Desde que nacemos, lo habitual es que las personas que nos cuidan
traten de hacernos partícipes de su manera de pensar. Pueden hacer esto de una
manera abierta, manifestándolo directamente, o indirecta, solo permitiéndonos
contacto social con las personas que siguen su misma línea de pensamiento y no
hablando demasiado bien de las que se oponen.
Es difícil saber si somos libres para pensar. Lo cierto es
que estamos condicionados por lo que hemos vivido y habitualmente lo
tomamos como punto de partida para construir el resto del mapa que configuran
nuestros pensamientos. Así, este condicionante ha penetrado tan hondo en
nosotros que puede costarnos una gran cantidad de esfuerzo y tiempo
determinar cuánta y cómo ha sido su influencia.
Esto significa que es difícil opinar o pensar de una manera
distinta a la que estamos acostumbrados.
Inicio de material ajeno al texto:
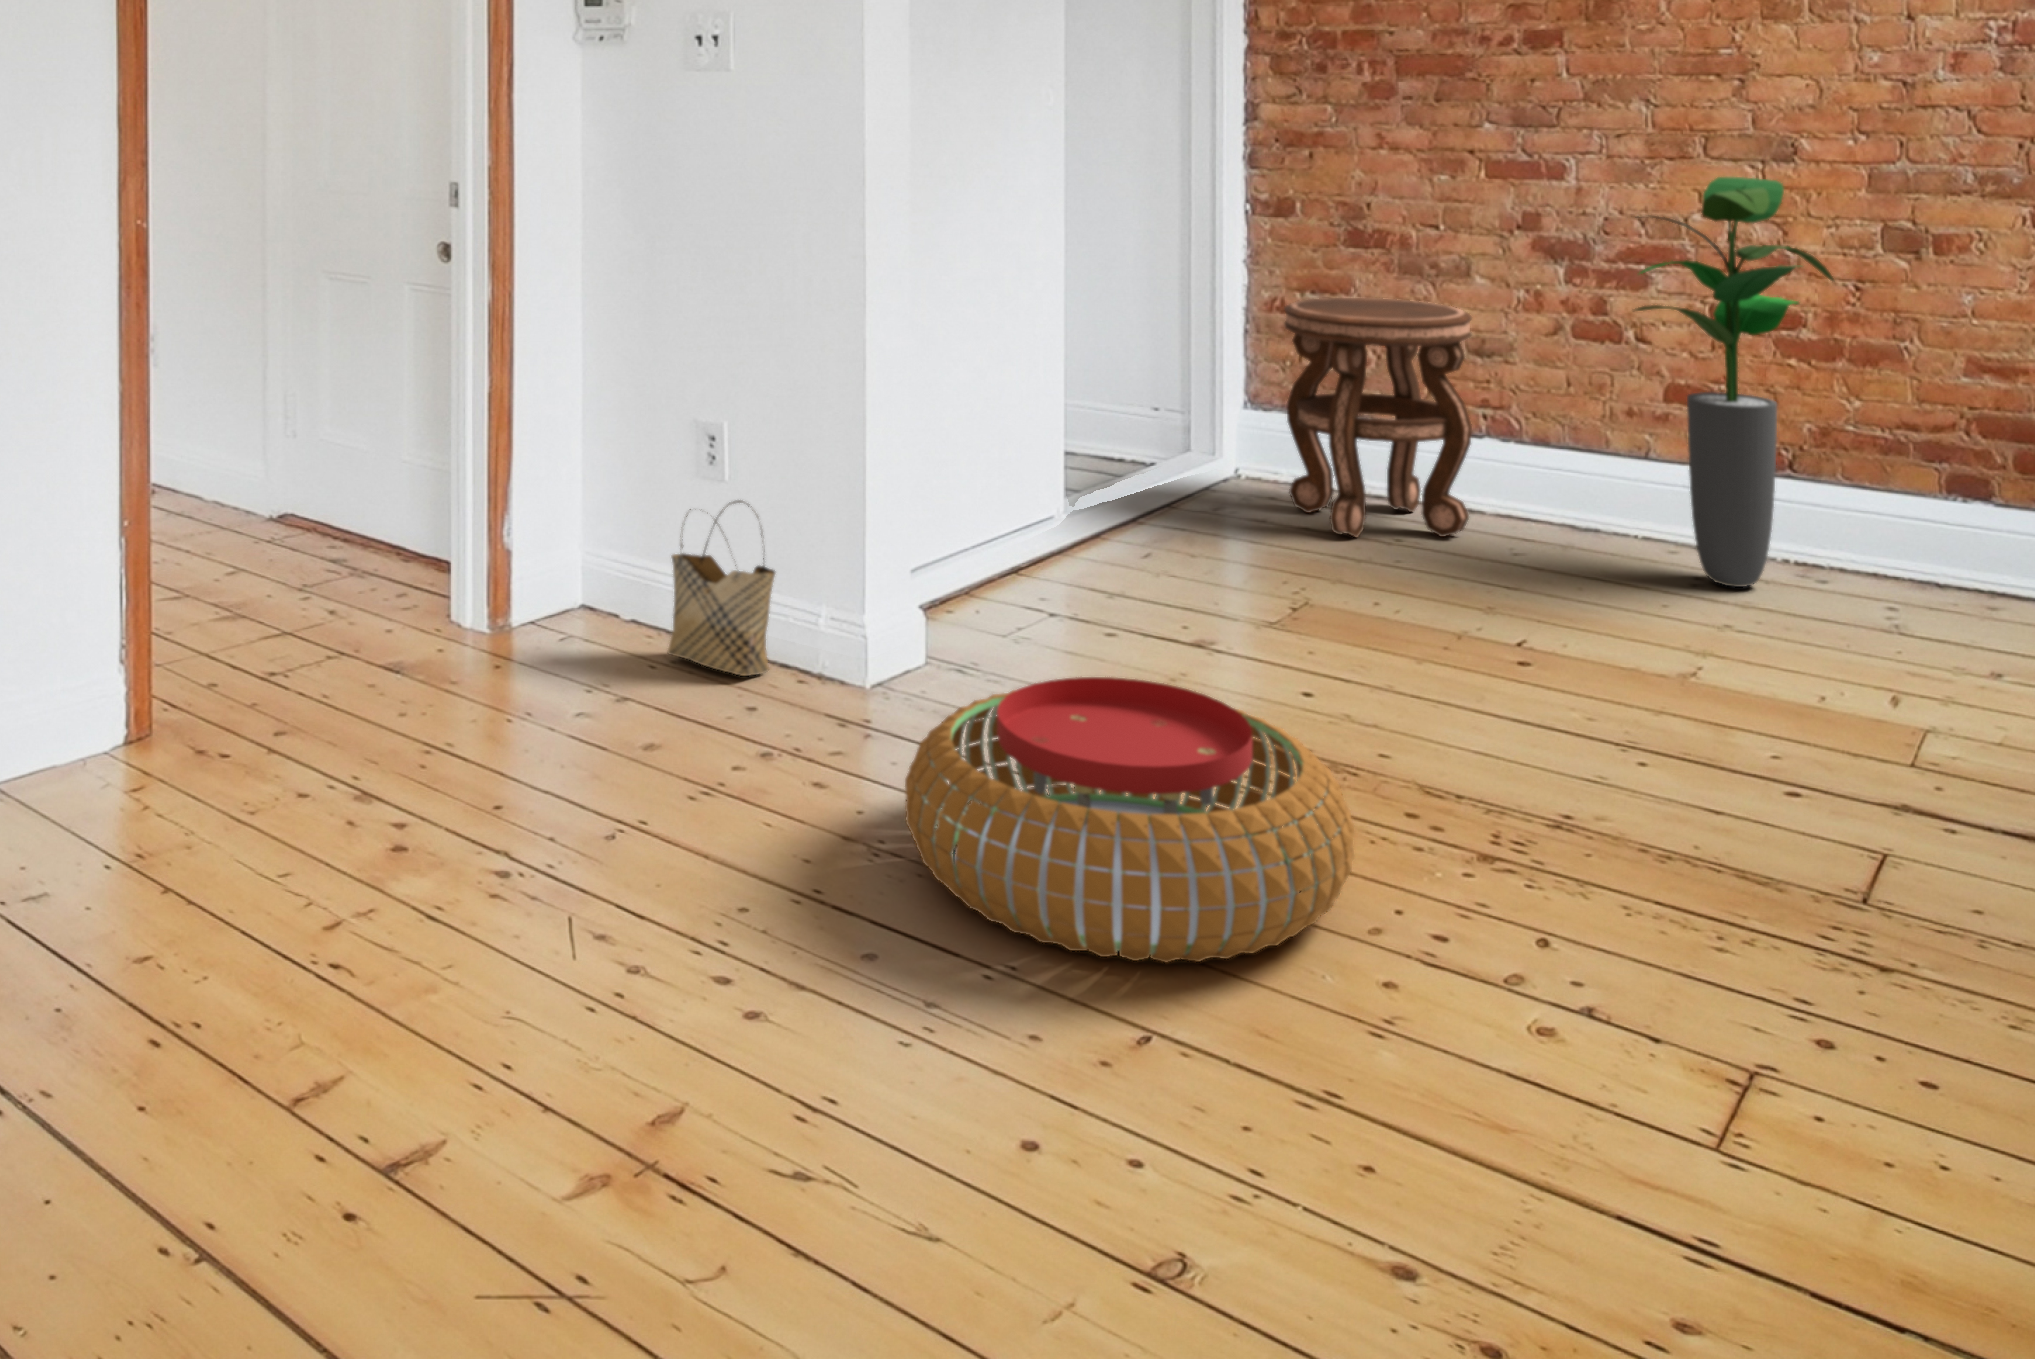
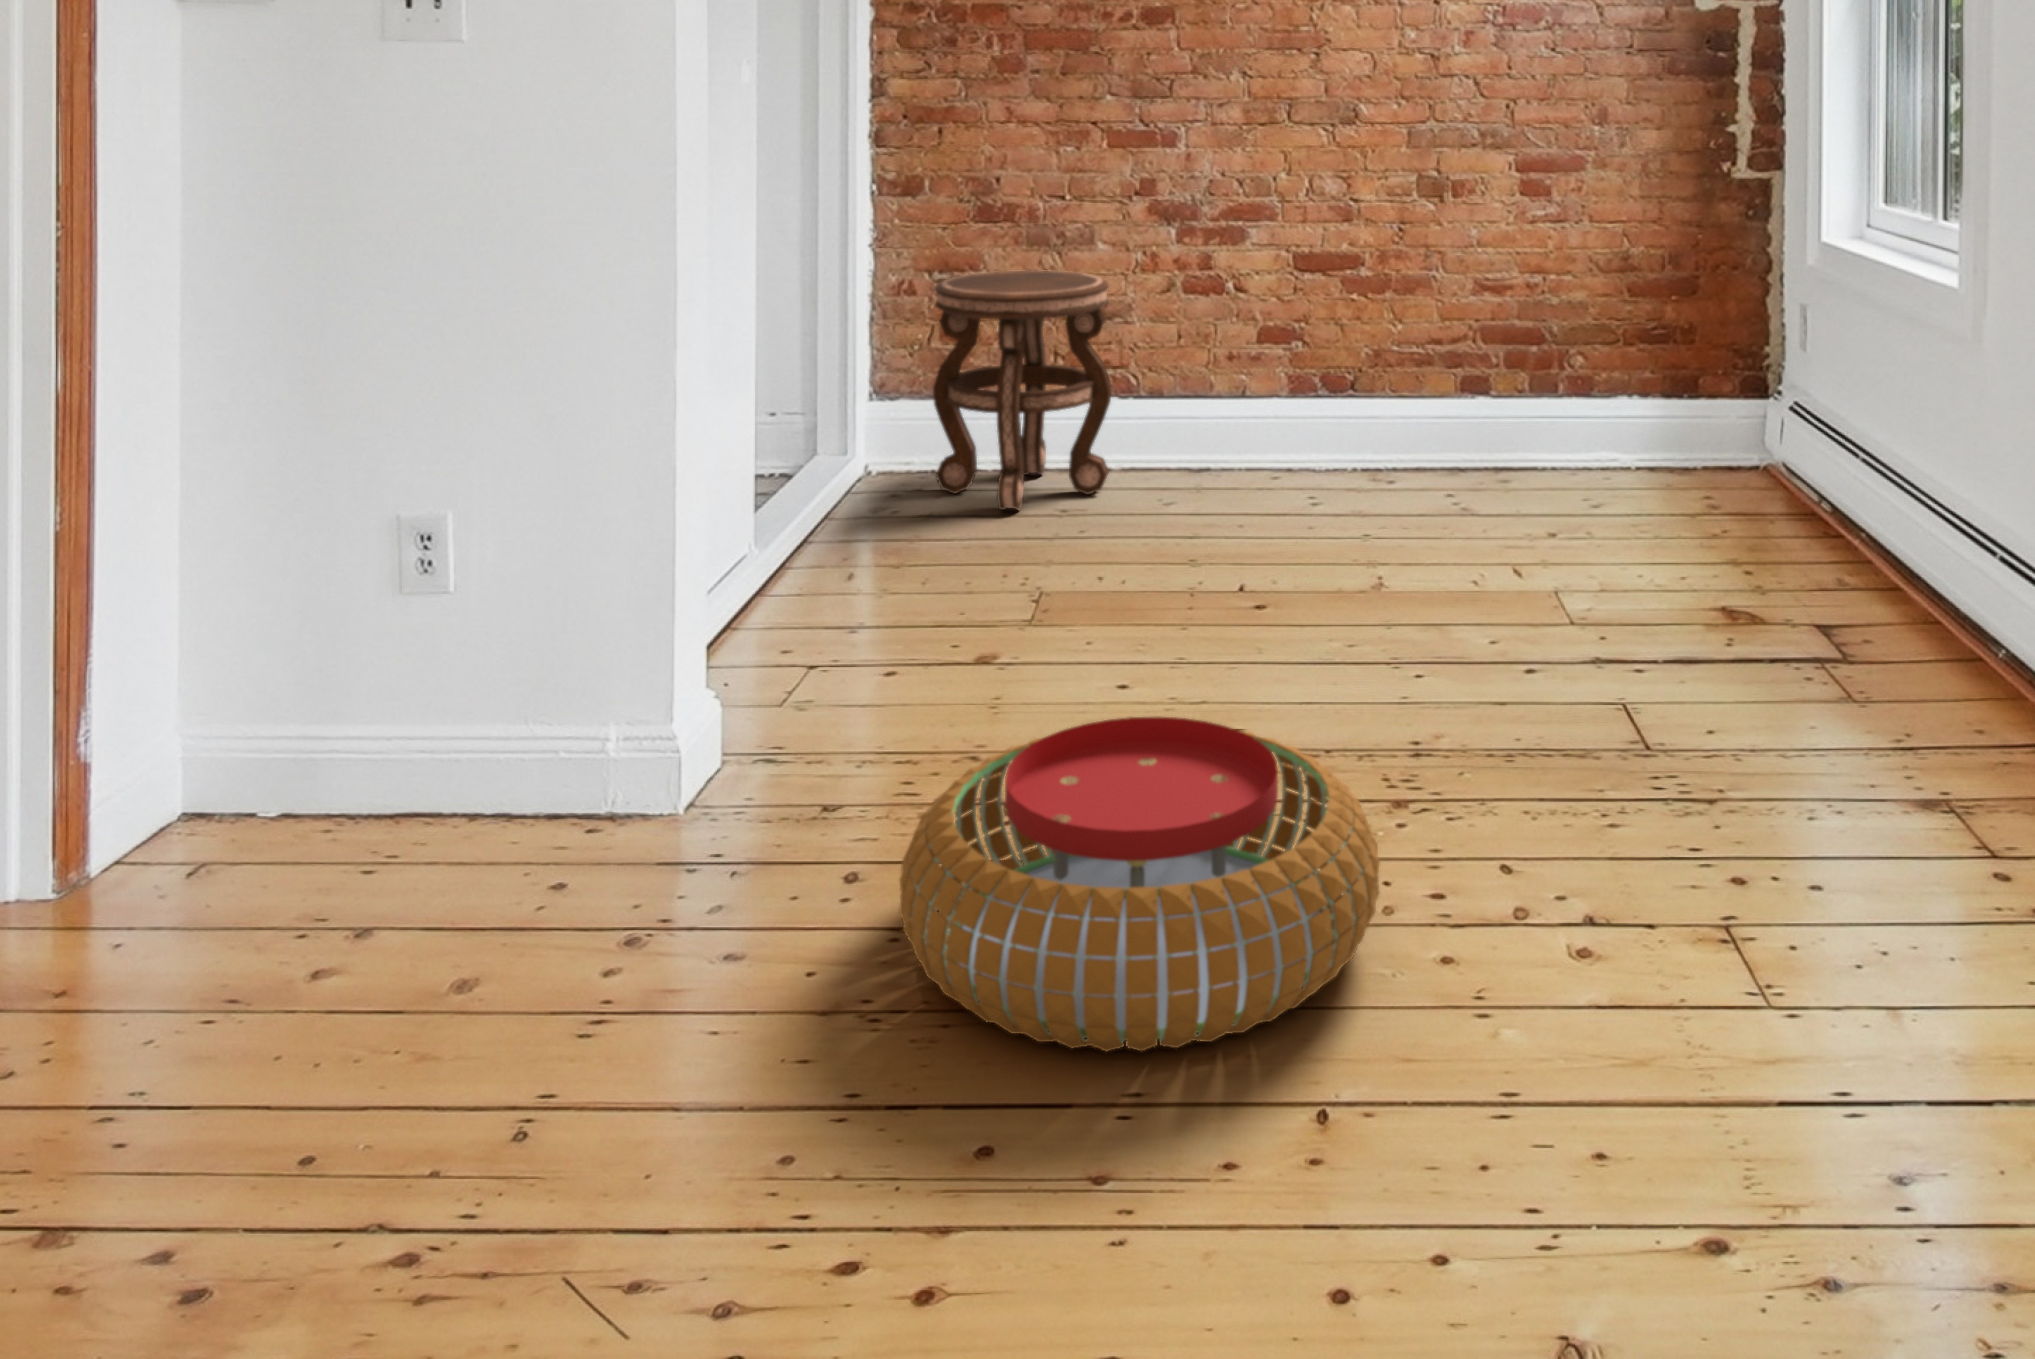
potted plant: present [1635,177,1834,587] -> none [1249,139,1399,494]
woven basket: present [668,501,775,676] -> none [390,614,557,843]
Hacerlo probablemente supondría
poner en cuestión otros aspectos que van más allá de la parcela que nos ha
elicitado ese pensamiento. Sería como arriesgarnos a que ocurriera un
pequeño o gran terremoto.
Sin embargo, pensar libremente sería “salirse” de cualquier opinión
o forma de vida conocida, cuando en realidad, estamos acostumbrados a coincidir
y agruparnos en semejanza de opiniones. Bien mostrando acuerdo hacia lo
que piensan “los nuestros” o bien mostrando desacuerdo hacia lo que piensan
“los otros”.
Sin duda, nuestros progenitores fueron un referente -bueno o malo- en
algún momento. Así aunque más tarde, nos desmarquemos de lo que nos
enseñaron, siempre quedará en nosotros esa forma particular de ver la vida
nuestros padres nos enseñaron. Podemos diferenciarnos mucho de ellos respecto a
tendencias o matices, pero si buscamos en nosotros mismos, encontraremos
valores, opiniones, sentimientos y actitudes, que reconoceremos en ellos
también.
Esto también nos condiciona para no ser “libres” pensando. No
partimos de “cero”, sino desde una educación y de unas vivencias de la infancia que
nos predisponen para enfrentar el resto de acontecimientos que se nos
presenten.
Por otro lado, desde la infancia, todo nuestro contexto
social, cultural, político y familiar, nos transmite claramente lo que se
espera de nosotros. Es decir, nos van indicando cual es nuestro sitio, o
lo que es lo mismo, el lugar que la vida espera que nosotros ocupemos.
Por otro lado, crecemos inmersos en una cultura, con sus ideales y
formas particulares de vivir. Sin duda, esto es lo que en gran
medida nos aporta cierta seguridad y bienestar, ya que lo hemos hecho así
durante muchos años y al final hemos creado una manera particular de identificación.
En muchos casos, no nos atrevemos a romper la “zona de confort” en
la que hemos crecido, ya que nos aporta protección y comodidad.
Nos quedamos quietos a pesar, de que a veces no nos sintamos dueños de
nuestra vida, sino parte de una tradición o forma de vivir “que siempre fue
así”.
Ser libre de pensamiento significa ser diferente a la mayor parte de las
personas que te rodean, sentirse un “bicho raro” y, asumir que no vamos a
coincidir de manera absoluta con nadie. Significa entender que ese precio, que
en determinadas ocasiones nos puede parecer muy grande, es el que tenemos que
pagar por configurar nuestra propia identidad.
Para ello, te animamos a salir de tu zona de confort, a romper
y cuestionar las tradiciones de toda la vida, ser creativo para
atreverte a pensar diferente y no a favor o en contra de las posturas más
conocidas. Es en esta determinación donde reside tu libertad.